Hubungan antara karbohidrat (yang diubah tubuh menjadi gula) dan serotonin dapat ditelusuri kembali ke tahun 1971 ketika para peneliti menemukan peningkatan kadar triptofan (prekursor serotonin) dalam plasma dan otak tikus setelah diet kaya karbohidrat.
Penelitian selanjutnya pada manusia menemukan hubungan antara karbohidrat dan suasana hati, terutama tentang obesitas, depresi, dan gangguan afektif musiman. Terapi yang meningkatkan serotonin telah terbukti mengurangi asupan karbohidrat.
Hebatnya, sekitar 90% produksi serotonin terjadi di usus. Populasi mikroba yang sangat besar di usus kita memberikan pengaruh kuat pada kekebalan, metabolisme, dan nafsu makan.
Penelitian pada tikus baru-baru ini bahkan mengidentifikasi mikroba spesifik yang terkait dengan konsumsi gula setelah pengobatan antibiotik.
Mengapa Orang Makan Lebih Sedikit Saat Sakit?

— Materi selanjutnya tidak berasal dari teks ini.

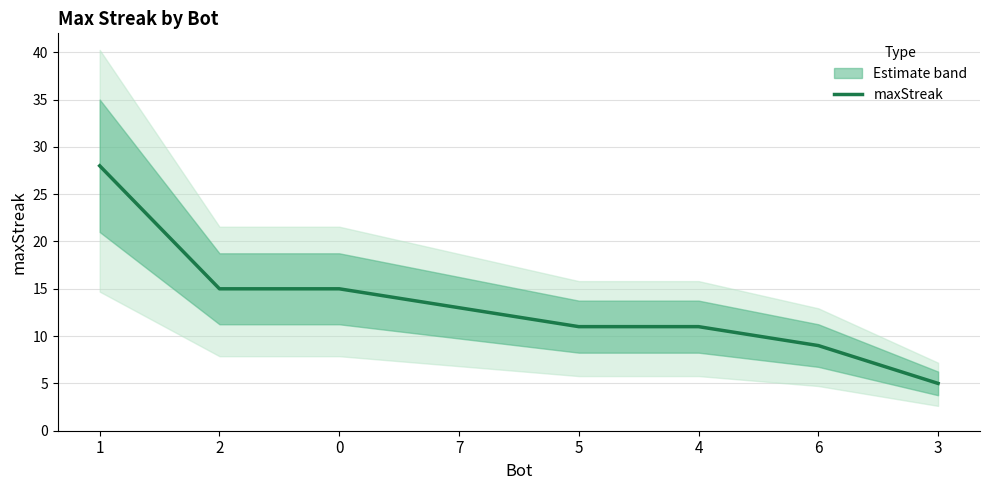

List the labels in order of value, smallest first.

3, 6, 5, 4, 7, 2, 0, 1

Tidak semua orang mendambakan gula dan karbohidrat saat sakit. Beberapa orang makan lebih sedikit karena beberapa alasan:
Nafsu makan mereka berkurang. Meskipun kadar ghrelin (hormon “kelaparan”) pada awalnya mungkin meningkat, penyakit yang berkepanjangan dapat menekan nafsu makan karena mual, kelelahan, dan rasa tidak nyaman.

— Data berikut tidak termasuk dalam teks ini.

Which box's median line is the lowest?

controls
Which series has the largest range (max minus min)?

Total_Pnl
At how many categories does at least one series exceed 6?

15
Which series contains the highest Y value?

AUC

Pasien yang sakit kritis mengalami penurunan asupan makanan dan berisiko mengalami malnutrisi. Adaptasi metabolik. Tubuh mungkin memperlambat proses metabolisme tertentu untuk menghemat energi, mengurangi kebutuhan kalori secara keseluruhan, dan mengubah persepsi rasa. Rasa merupakan komponen penting yang mempengaruhi nafsu makan dan asupan energi. Perubahan rasa dan bau adalah gejala umum saat kita sakit dan juga umum terjadi pada COVID-19.
Mengonsumsi cairan seperti air, teh, atau kaldu mungkin lebih menarik dan mudah dilakukan dibandingkan makanan padat. Cairan ini memberikan hidrasi tetapi berkontribusi minimal terhadap asupan kalori.